Five hours on the road yesterday.
Five hours to listen to music and think about the intersection of poetry, portraiture, and what language creates or dis-establishes.
Five hours to miss the feeling of my eyes running down a page rather than a roadway.
Five hours, of course, ruptured by my intransigence, when the urge to read made me pull over for 20 minutes somewhere in a town with no stoplight in Mississippi, where I returned to Platonov’s Soul and wandered through John Berger’s beautiful afterwords, written in October 2004—-and yet present, somehow.
Meditating on a passage from one of Platonov’s short stories, a passage about leavetaking, as P’s couples are perpetually taking leave of one another, and to love Platonov is to know this leavetaking intimately, to study how leavetaking becomes leavemaking in his syntax, Berger writes:
Here the future's unique gift is desire. The future induces the spurt of desire towards itself. The young are more flagrantly young than on the other side of the wall. The gift appears as a gift of nature in all its urgency and supreme assurance. Religious and community laws still apply. Indeed, amongst the chaos, which is more apparent than real, these laws become real. Yet the silent desire for procreation is incontestable and overwhelming. It is the same desire that will forage for food for the children and then seek, sooner or later, (best sooner), the consolation of fucking again. This is the future's gift.

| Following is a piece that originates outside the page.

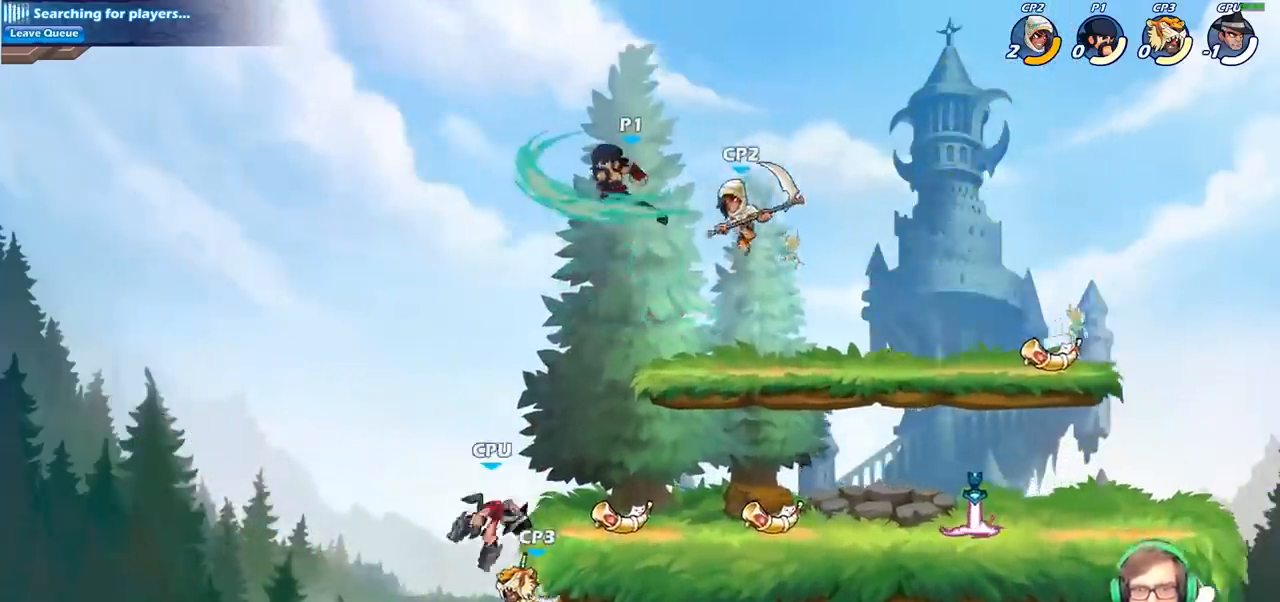
{"buttons": [], "left_stick": "down", "right_stick": "center", "events": [[317, "left_stick", "down-left"], [350, "SQUARE", "down"], [450, "SQUARE", "up"], [483, "left_stick", "down"]]}
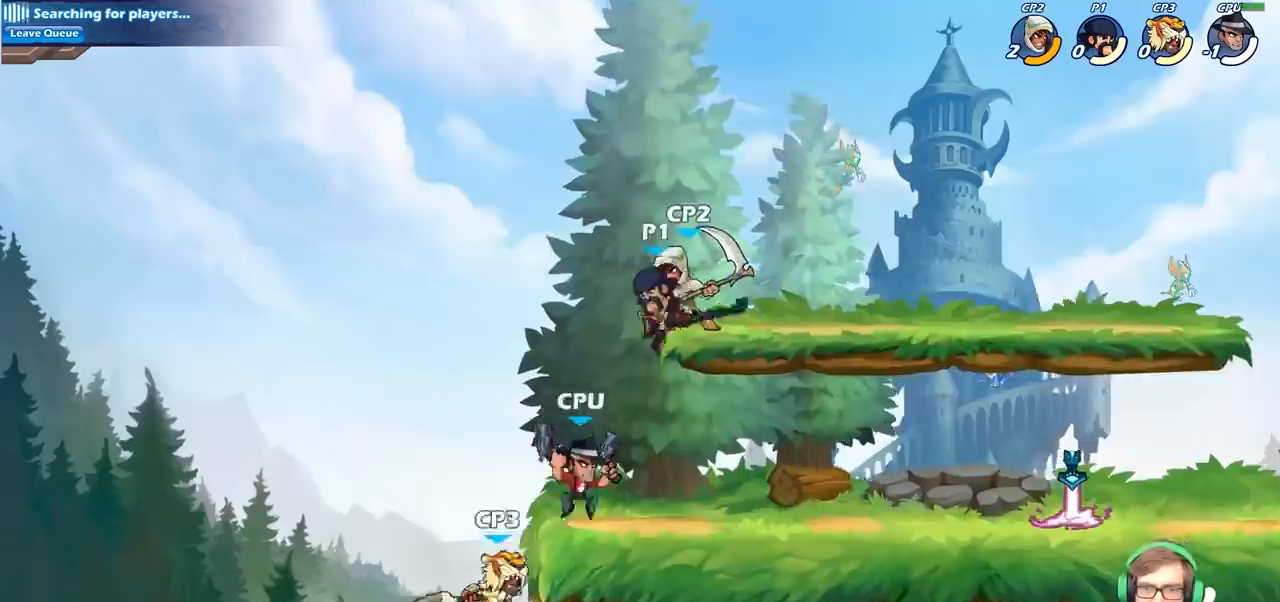
{"buttons": [], "left_stick": "center", "right_stick": "center", "events": [[50, "left_stick", "center"]]}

And then, while taking notes, I flipped back through my notebook and kicked myself softly for one again failing to properly attribute what I copied, a bad habit that frequently makes it difficult to discern whether I thought a thing after reading a thing or whether the thing I read was copied verbatim, an experience much like the act of writing, itself, in dialogue with other writers, both ghostly and living, to which I add this particular fragment in case someone recognizes it:
GUIDO: Love is commentary: it creates its subject. Love puts a name to a face, and then sets about ‘knowing’ it. Knowing is conquering.